**AIM:**
In the post on Marx's Theories of Surplus Value, reproduce word for word the passage that begins at "Tuesday, 9 July" and stops after "decent into slavery.".

─── TEXT EXTRACT

Tuesday, 9 July 2019

Theories of Surplus Value, Part III, Chapter 21 - Part 47

And, Marx repeats the point, made in Capital III, that it is not the ownership of money which makes the capitalist a capitalist. There have been plenty of points in history where individuals have owned large hoards of money without that resulting in them being capitalists, or in capitalist production arising. At best, it resulted in the antediluvian forms of money-lending capital (usury) and merchant capital, which ultimately sucked the lifeblood out of the producers, resulting not in a progress towards capitalist production, but a decent into slavery. 

“For money to be transformed into capital, the prerequisites for capitalist production must exist, whose first historical presupposition is that separation. The separation, and therefore the existence of the means of labour as capital, is given in capitalist production; this separation which constantly reproduces itself and expands, is the foundation of production.” (p 272)

──────
─── RECORDED INFORMATION

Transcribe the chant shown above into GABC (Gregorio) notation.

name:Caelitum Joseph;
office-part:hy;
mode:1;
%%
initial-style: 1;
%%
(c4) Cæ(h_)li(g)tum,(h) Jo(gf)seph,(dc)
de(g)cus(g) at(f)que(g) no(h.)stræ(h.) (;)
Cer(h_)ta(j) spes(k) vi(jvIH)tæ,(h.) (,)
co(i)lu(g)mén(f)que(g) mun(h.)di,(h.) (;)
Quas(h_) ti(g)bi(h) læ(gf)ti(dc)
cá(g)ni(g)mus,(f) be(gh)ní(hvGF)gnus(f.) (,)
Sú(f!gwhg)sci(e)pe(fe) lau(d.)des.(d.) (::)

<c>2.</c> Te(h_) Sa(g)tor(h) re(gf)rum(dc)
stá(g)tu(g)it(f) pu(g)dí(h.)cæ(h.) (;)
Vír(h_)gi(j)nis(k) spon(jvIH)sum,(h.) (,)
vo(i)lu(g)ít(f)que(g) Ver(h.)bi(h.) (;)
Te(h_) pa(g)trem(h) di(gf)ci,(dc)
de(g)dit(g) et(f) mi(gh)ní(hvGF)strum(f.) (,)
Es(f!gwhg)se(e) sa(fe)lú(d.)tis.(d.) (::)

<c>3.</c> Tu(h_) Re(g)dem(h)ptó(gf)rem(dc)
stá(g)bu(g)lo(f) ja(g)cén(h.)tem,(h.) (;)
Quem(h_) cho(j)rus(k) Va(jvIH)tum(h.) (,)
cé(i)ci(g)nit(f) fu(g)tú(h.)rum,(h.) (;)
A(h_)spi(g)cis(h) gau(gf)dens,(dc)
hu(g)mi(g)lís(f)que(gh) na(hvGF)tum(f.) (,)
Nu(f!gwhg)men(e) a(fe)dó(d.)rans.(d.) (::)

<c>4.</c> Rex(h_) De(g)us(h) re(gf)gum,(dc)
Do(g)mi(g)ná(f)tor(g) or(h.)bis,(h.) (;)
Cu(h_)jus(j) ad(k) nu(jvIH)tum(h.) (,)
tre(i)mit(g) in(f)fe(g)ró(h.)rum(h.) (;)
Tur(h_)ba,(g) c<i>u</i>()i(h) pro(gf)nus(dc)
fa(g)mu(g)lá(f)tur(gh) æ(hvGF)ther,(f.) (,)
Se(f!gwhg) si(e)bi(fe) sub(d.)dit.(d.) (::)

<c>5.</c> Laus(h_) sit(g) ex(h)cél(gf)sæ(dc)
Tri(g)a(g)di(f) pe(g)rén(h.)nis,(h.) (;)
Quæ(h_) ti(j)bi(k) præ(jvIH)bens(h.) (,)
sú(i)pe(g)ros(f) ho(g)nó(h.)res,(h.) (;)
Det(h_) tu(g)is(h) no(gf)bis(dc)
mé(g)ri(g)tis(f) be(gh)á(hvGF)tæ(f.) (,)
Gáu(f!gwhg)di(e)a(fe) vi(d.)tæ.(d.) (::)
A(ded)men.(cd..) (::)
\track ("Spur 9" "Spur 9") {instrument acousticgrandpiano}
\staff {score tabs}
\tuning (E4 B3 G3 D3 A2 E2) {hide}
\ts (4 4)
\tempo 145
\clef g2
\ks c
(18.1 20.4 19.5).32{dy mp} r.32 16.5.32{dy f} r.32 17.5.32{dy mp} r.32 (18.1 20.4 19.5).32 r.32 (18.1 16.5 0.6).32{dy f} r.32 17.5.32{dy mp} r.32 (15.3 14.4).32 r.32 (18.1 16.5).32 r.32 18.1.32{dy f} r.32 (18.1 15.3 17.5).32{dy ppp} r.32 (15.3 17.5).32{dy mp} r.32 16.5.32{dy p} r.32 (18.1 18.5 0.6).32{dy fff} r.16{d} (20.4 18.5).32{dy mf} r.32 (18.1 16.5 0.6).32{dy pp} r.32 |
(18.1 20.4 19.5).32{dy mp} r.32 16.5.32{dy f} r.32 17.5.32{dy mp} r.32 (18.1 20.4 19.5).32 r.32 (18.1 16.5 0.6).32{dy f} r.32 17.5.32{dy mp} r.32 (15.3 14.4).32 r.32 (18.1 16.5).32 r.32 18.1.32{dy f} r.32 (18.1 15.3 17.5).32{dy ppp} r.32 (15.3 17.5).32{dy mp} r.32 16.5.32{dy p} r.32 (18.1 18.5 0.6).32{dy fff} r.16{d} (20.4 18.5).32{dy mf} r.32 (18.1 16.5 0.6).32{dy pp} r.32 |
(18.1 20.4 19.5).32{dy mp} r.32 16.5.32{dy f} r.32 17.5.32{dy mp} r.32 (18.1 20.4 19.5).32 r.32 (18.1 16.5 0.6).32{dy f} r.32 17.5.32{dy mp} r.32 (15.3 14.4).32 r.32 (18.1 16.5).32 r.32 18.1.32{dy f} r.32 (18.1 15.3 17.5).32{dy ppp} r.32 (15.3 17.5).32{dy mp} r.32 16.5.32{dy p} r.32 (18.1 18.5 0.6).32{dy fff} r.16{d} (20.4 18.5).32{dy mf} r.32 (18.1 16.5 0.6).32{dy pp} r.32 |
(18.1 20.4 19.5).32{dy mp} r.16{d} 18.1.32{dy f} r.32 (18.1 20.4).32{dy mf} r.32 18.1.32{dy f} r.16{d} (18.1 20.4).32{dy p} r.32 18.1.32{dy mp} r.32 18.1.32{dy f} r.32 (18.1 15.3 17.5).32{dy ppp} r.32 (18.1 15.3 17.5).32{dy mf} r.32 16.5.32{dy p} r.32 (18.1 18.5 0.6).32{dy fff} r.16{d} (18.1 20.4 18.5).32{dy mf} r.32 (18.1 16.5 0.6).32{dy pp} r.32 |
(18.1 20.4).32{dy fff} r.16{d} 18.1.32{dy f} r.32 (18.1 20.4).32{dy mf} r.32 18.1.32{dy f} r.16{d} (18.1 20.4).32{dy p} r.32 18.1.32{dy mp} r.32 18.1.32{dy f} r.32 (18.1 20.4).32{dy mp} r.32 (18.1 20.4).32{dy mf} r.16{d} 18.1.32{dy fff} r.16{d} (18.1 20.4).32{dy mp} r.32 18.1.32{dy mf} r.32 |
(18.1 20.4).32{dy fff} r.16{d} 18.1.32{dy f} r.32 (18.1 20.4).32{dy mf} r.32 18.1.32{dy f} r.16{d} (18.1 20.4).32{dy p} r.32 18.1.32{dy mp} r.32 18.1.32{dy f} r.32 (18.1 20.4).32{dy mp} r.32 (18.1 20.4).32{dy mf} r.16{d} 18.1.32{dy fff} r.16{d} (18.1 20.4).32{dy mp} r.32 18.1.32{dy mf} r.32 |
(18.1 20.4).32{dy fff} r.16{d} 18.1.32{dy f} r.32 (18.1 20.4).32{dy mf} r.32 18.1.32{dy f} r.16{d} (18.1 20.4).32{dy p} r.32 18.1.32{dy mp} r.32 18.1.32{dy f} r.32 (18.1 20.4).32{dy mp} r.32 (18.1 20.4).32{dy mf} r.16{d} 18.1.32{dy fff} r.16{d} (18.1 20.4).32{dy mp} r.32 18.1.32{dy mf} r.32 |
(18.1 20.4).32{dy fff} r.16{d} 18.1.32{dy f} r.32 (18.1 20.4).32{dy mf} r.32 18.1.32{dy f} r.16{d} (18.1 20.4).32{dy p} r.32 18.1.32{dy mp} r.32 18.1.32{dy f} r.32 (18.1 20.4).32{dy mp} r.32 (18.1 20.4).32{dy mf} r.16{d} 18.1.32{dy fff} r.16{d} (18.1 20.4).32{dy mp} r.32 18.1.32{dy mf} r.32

──────

**RESPONSE TO THE TASK:**
Tuesday, 9 July 2019

Theories of Surplus Value, Part III, Chapter 21 - Part 47

And, Marx repeats the point, made in Capital III, that it is not the ownership of money which makes the capitalist a capitalist. There have been plenty of points in history where individuals have owned large hoards of money without that resulting in them being capitalists, or in capitalist production arising. At best, it resulted in the antediluvian forms of money-lending capital (usury) and merchant capital, which ultimately sucked the lifeblood out of the producers, resulting not in a progress towards capitalist production, but a decent into slavery.